If ever there was a moment to call EMS, that was the moment. In a far away future, people with such symptoms will be hospitalized; there will be a blood test. They will be hooked up to intravenous lines dispensing antivirals, fluids, anti-inflammatories, blood—anything to interrupt the torrent of damage. In my case, the boyfriend was a 32-year-old eager to show off his intended to his freewheeling Dad. That he found her unconscious on the bathroom floor of the restaurant where he had earlier made his introductions could not have been more awkward.
We walked back to the table, his arm tightly around my waist. To the casual onlooker, we were a besotted couple. In truth, his rigid arm was all that was holding me upright. His father studied me with a benign but curious expression. Was I high?
On the drive home, George tried again to cheer me up. He had a Bing Crosby voice and a command of American musicals. To please me, he started with West Side Story. When I was nine, I learned the lyrics from the 1957 album of the Broadway production. I pirouetted around the living room and advanced up and down the stairs for effect, boasting: “When you’re a jet, you’re a jet all the way from your first cigarette to your last dyin’ day!”
When I joined the sing-along, I was either flat, or in my effort to correct, I was sharp. Nor could I project my voice beyond a quavering whisper. The lyrics that I had known the way some people know the Lord’s prayer were inaccessible, too.

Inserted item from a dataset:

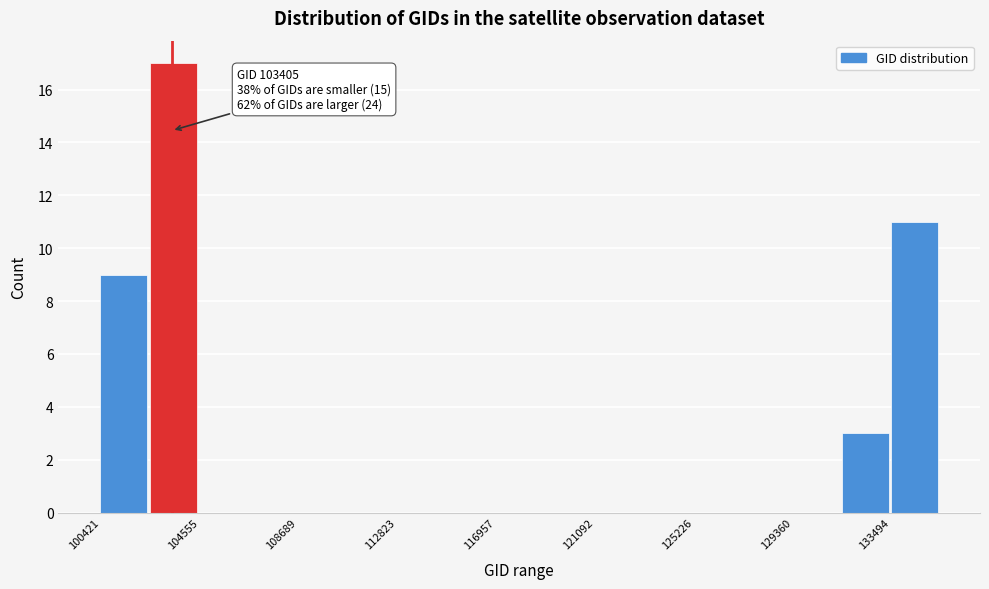

Which range on the x-axis has the tallest bar?

102500 to 104500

Instead of “I feel charming,” I sang “I feel harming.” The boyfriend laughed, but I hadn’t meant to be funny. Until that day, I had a folksinger’s voice: clear, strong, on key. Overnight, some cerebral pathway was permanently severed. I believe it was my sentinel symptom, the prelude to a multi-faceted, incurable nervous system disorder.
That evening, I sat on the sofa, still feverish, stunned. At a loss, the boyfriend made me a hot toddy—bourbon, sugar and lemon—and put it into my hands. I took a tentative sip. My last thought of the day: Too sweet. Then I fainted again.
First of Three Parts. “Year One” and “Reentry” coming soon.
To my subscribers, if any among you had sudden onset, please leave a few lines in the comments about it. I think the night and day aspect of sudden onset ME is not as much appreciated as it should be.



The late 80s - a definite outbreak in the UK. I knew several people who became ill, me and my husband included. I was 23 in 1987, he was 25. Absolutely no remission and mostly bedridden/housebound ever since. Hard to believe I'm now 61, he 63. What a (disappointing) ride. In our case however it started as 'flu' but we just never recovered and then we got a lot, lot worse.
February 10, 1986. I was also 32. I was enjoying great success and a wonderful life. I was in Arizona. I had been having this strange overwhelming fatigue and odd physical symptoms.
Not long afterward the cover story of either Time or Newsweek magazine was about the "Yuppie Flu" that was breaking out across the country. The insinuation was that it was just burn out.
It definitely was not just burn out.